**What you need to do**
**A)** Please sum up the commit in two sentences.
**B)** In one or two sentences, explain how the commit says the MediaWithBytes wrapper comes to behave like the type it wraps.

**Reading passage**
━━━━━━━━

[Bugfix] Follow-up fix on MediaWithBytes (#29951)

Signed-off-by: Roger Wang <hey@rogerw.io>
2026-01-26 05:04:28 +08:00 · 2025-12-03 02:42:49 -08:00 · 2025-12-03 02:42:49 -08:00 · 787b84a9fc
commit 787b84a9fc
parent 42c1949643
3 changed files with 5 additions and 2 deletions
--- a/vllm/multimodal/base.py
+++ b/vllm/multimodal/base.py
@ -21,6 +21,8 @@ class MediaWithBytes(Generic[_T]):

    The wrapper delegates attribute access to the underlying media object,
    making it behave transparently like the wrapped type (e.g., PIL.Image).
+
+    NOTE: Currently, this wrapper is used only for the image modality.
    """

    media: _T
--- a/vllm/multimodal/inputs.py
+++ b/vllm/multimodal/inputs.py
@ -32,6 +32,7 @@ if TYPE_CHECKING:
    from PIL.Image import Image
    from transformers.feature_extraction_utils import BatchFeature

+    from .base import MediaWithBytes
    from .processing import MultiModalHashes

 else:
@ -59,7 +60,7 @@ Represents a single audio
 item, which can be passed to a HuggingFace `AudioProcessor`.
 """

-ImageItem: TypeAlias = Union[HfImageItem, "torch.Tensor"]
+ImageItem: TypeAlias = Union[HfImageItem, "torch.Tensor", "MediaWithBytes[HfImageItem]"]
 """
 A `transformers.image_utils.ImageInput` representing a single image
 item, which can be passed to a HuggingFace `ImageProcessor`.
--- a/vllm/multimodal/parse.py
+++ b/vllm/multimodal/parse.py
@ -484,7 +484,7 @@ class MultiModalDataParser:
            return ImageEmbeddingItems(data)

        if (
-            isinstance(data, PILImage.Image)
+            isinstance(data, (PILImage.Image, MediaWithBytes))
            or isinstance(data, (np.ndarray, torch.Tensor))
            and data.ndim == 3
        ):

━━━━━━━━

**Record set**
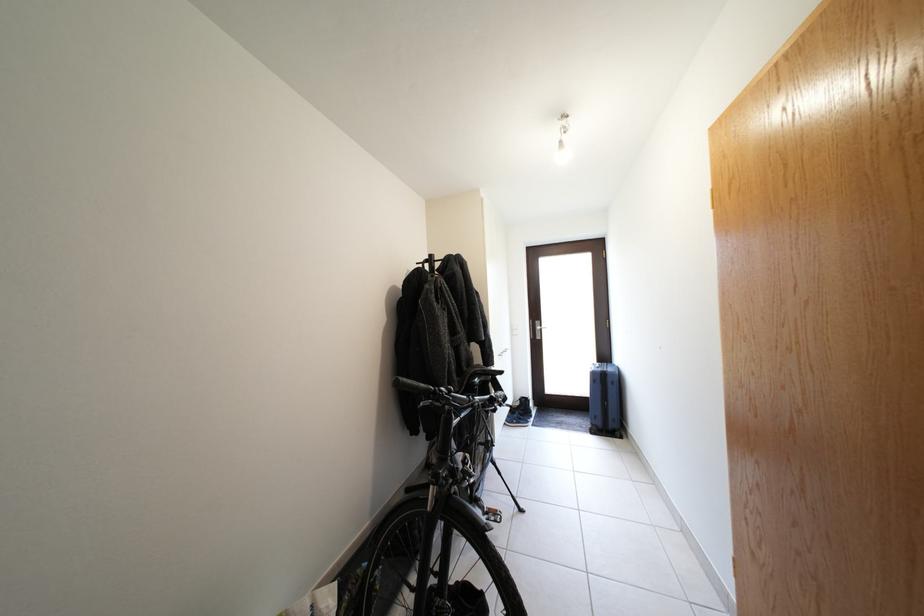
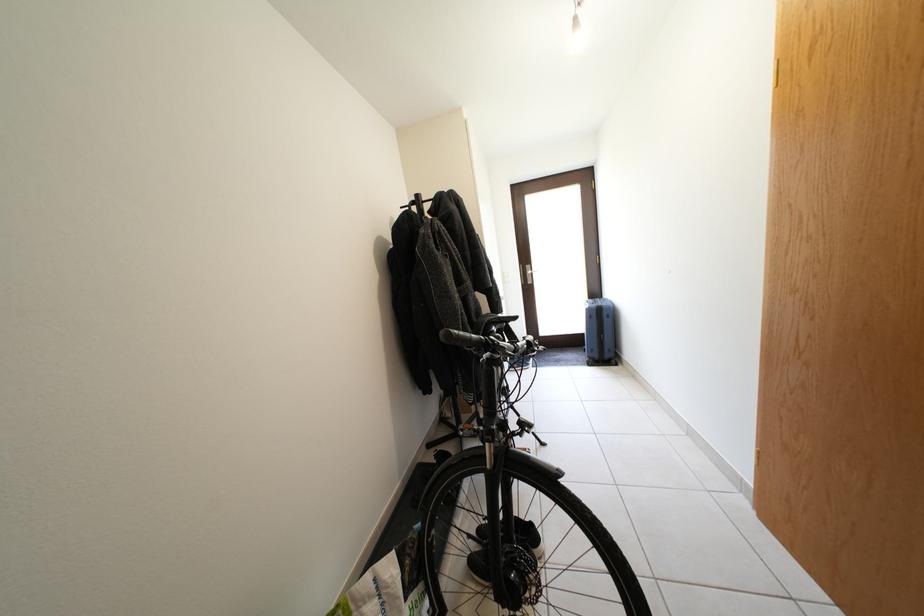
Question: Based on the continuous images, in which direction is the camera rotating? Reply with the corresponding letter.

Choices:
 (A) Left
 (B) Right
 (C) Up
 (D) Down

Answer: (D)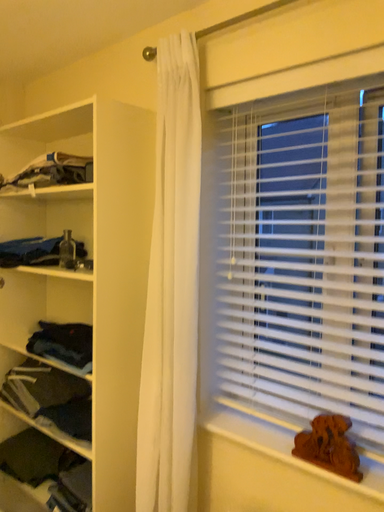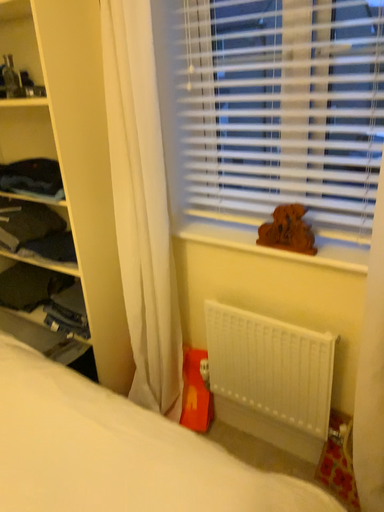
Question: How did the camera likely rotate when shooting the video?

Choices:
 (A) rotated left
 (B) rotated right

Answer: (B)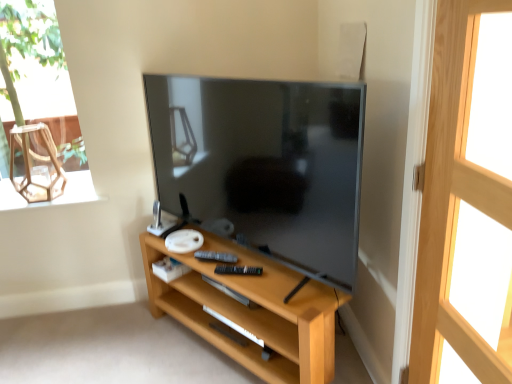
Locate an element on the screen. This screenshot has height=384, width=512. blank space above light wood shelf at center (from a real-world perspective) is located at coordinates (236, 261).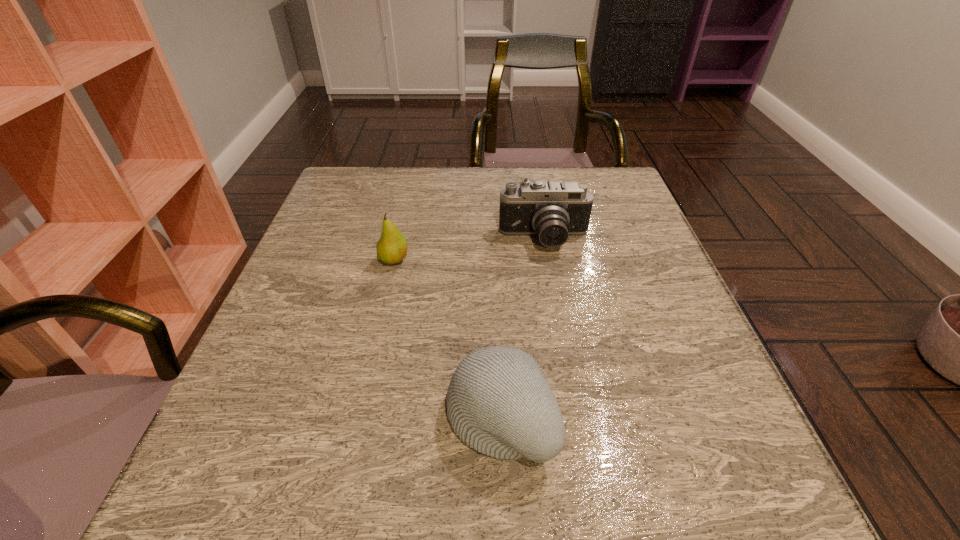
I want to click on vacant area at the left edge of the desktop, so click(352, 304).

The height and width of the screenshot is (540, 960). I want to click on vacant space at the right edge of the desktop, so click(724, 427).

In the image, there is a desktop. Where is `vacant space at the far left corner`? The image size is (960, 540). vacant space at the far left corner is located at coordinates (358, 189).

Where is `free location at the near left corner of the desktop`? The width and height of the screenshot is (960, 540). free location at the near left corner of the desktop is located at coordinates (252, 516).

In the image, there is a desktop. At what (x,y) coordinates should I click in order to perform the action: click on vacant space at the near right corner. Please return your answer as a coordinate pair (x, y). Image resolution: width=960 pixels, height=540 pixels. Looking at the image, I should click on (758, 502).

The width and height of the screenshot is (960, 540). I want to click on free point between the camera and the beanie, so click(x=522, y=328).

You are a GUI agent. You are given a task and a screenshot of the screen. Output one action in this format:
    pyautogui.click(x=<x>, y=<y>)
    Task: Click on the empty location between the pear and the camera
    
    Given the screenshot: What is the action you would take?
    pyautogui.click(x=469, y=250)

Find the location of a particular element. This screenshot has height=540, width=960. vacant space in between the beanie and the camera is located at coordinates (522, 328).

Locate an element on the screen. The height and width of the screenshot is (540, 960). empty location between the pear and the beanie is located at coordinates (446, 338).

Locate an element on the screen. free spot between the pear and the nearest object is located at coordinates (446, 338).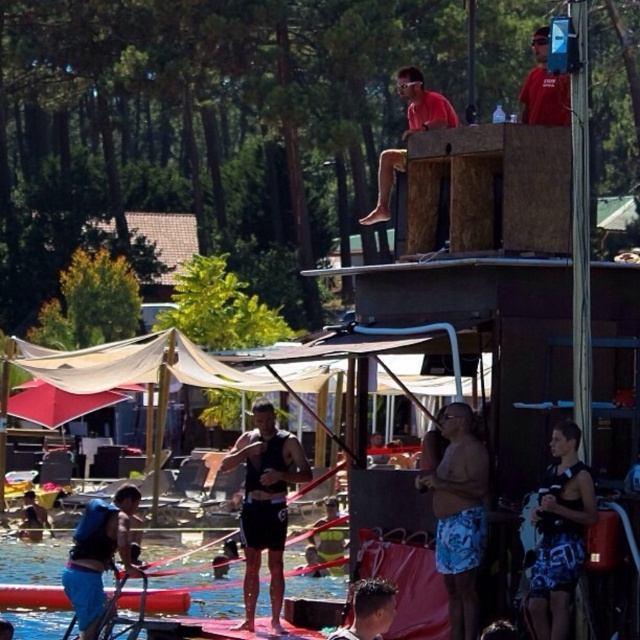
Question: Can you confirm if blue printed shorts at center is positioned below red matte shirt at upper center?

Choices:
 (A) yes
 (B) no

Answer: (A)

Question: Can you confirm if blue fabric water at lower left is smaller than matte red shirt at upper center?

Choices:
 (A) yes
 (B) no

Answer: (A)

Question: Among these objects, which one is farthest from the camera?

Choices:
 (A) blue fabric life vest at lower left
 (B) black matte tank top at center

Answer: (B)

Question: Considering the relative positions of black matte tank top at center and blue fabric life vest at lower left in the image provided, where is black matte tank top at center located with respect to blue fabric life vest at lower left?

Choices:
 (A) left
 (B) right

Answer: (B)

Question: Which object is farther from the camera taking this photo?

Choices:
 (A) black matte tank top at center
 (B) blue printed shorts at lower right
 (C) blue fabric water at lower left

Answer: (C)

Question: Which point appears farthest from the camera in this image?

Choices:
 (A) click(x=349, y=625)
 (B) click(x=426, y=99)
 (C) click(x=252, y=616)

Answer: (B)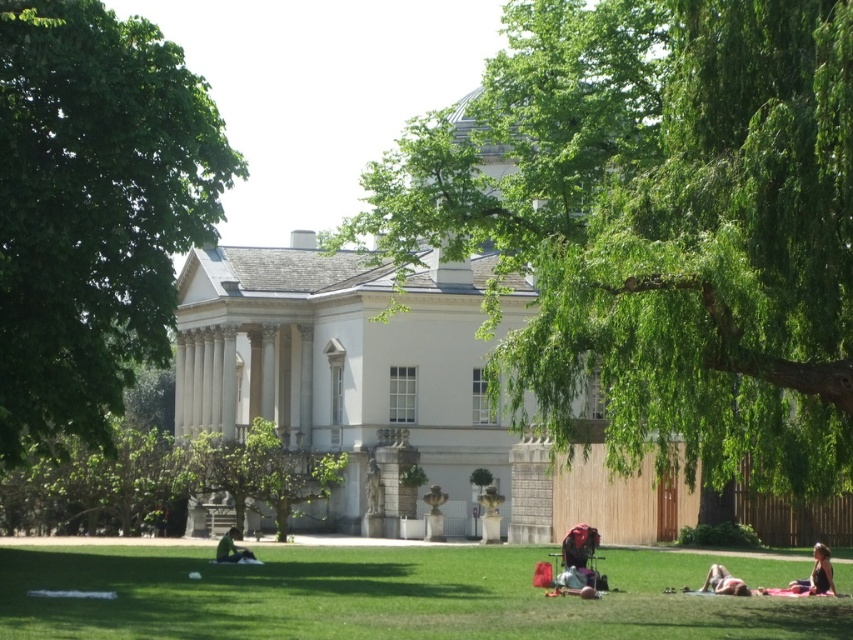
You are a photographer positioned at the edge of the grassy area in the park scene. You want to capture a photo that includes both the black fabric person at lower right and the skinny jeans at lower right. To ensure both subjects are in frame, should you adjust your camera to the left or right? Explain your reasoning based on their positions.

Since the black fabric person at lower right is to the right of the skinny jeans at lower right, you should adjust your camera slightly to the left to include both subjects in the frame. This way, the camera will capture the area where both the black fabric person at lower right and the skinny jeans at lower right are positioned.

You are planning to set up a picnic blanket in the park. Considering the green leafy tree at center and the green grass at lower center, which area would provide more shade?

The green leafy tree at center is much taller than the green grass at lower center, so it would provide more shade for your picnic blanket.

You are standing in the park and want to take a photo of the classical building in the background. You notice a specific point at coordinates point (634, 264) in your viewfinder. If the distance from your camera to this point is 166.02 feet, will you be able to capture the entire classical building in your shot without moving your position?

The distance of point (634, 264) from camera is 166.02 feet. Since the classical building is in the background, it is likely farther away than this point. Therefore, if the point is closer than the building, capturing the entire building might require a wider angle or adjusting your framing. However, without knowing the building distance, it is uncertain.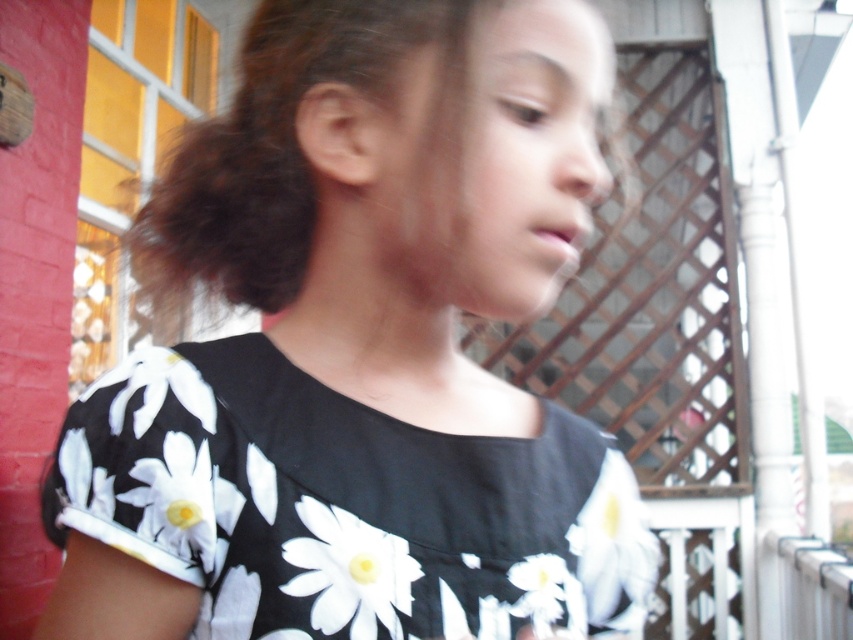
Is white matte daisy at lower left closer to the viewer compared to white matte daisy at lower right?

Yes, white matte daisy at lower left is closer to the viewer.

Is point (195, 477) less distant than point (514, 573)?

Yes, point (195, 477) is in front of point (514, 573).

Which is in front, point (175, 433) or point (537, 568)?

Point (175, 433) is more forward.

Find the location of a particular element. white matte daisy at lower left is located at coordinates (184, 500).

Between dark brown curly hair at center and white matte daisy at center, which one is positioned higher?

dark brown curly hair at center is higher up.

Between dark brown curly hair at center and white matte daisy at center, which one appears on the right side from the viewer's perspective?

Positioned to the right is white matte daisy at center.

Measure the distance between dark brown curly hair at center and camera.

The distance of dark brown curly hair at center from camera is 17.96 inches.

Where is `dark brown curly hair at center`? The height and width of the screenshot is (640, 853). dark brown curly hair at center is located at coordinates (273, 148).

Is point (421, 624) farther from camera compared to point (148, 502)?

No.

You are a GUI agent. You are given a task and a screenshot of the screen. Output one action in this format:
    pyautogui.click(x=<x>, y=<y>)
    Task: Click on the black floral fabric dress at center
    Image resolution: width=853 pixels, height=640 pixels.
    Given the screenshot: What is the action you would take?
    pyautogui.click(x=337, y=502)

Measure the distance between black floral fabric dress at center and camera.

The distance of black floral fabric dress at center from camera is 45.05 centimeters.

Where is `black floral fabric dress at center`? This screenshot has width=853, height=640. black floral fabric dress at center is located at coordinates (337, 502).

━━━━━━━━

**Responses**
**A)** The commit is a follow-up bug fix on MediaWithBytes that changes three files, with 5 additions and 2 deletions. It notes that the wrapper is currently used only for images, adds MediaWithBytes[HfImageItem] to the ImageItem type alias, and lets MultiModalDataParser accept MediaWithBytes alongside PIL images.

**B)** The wrapper delegates attribute access to the underlying media object. This makes it behave transparently like the wrapped type, such as a PIL image.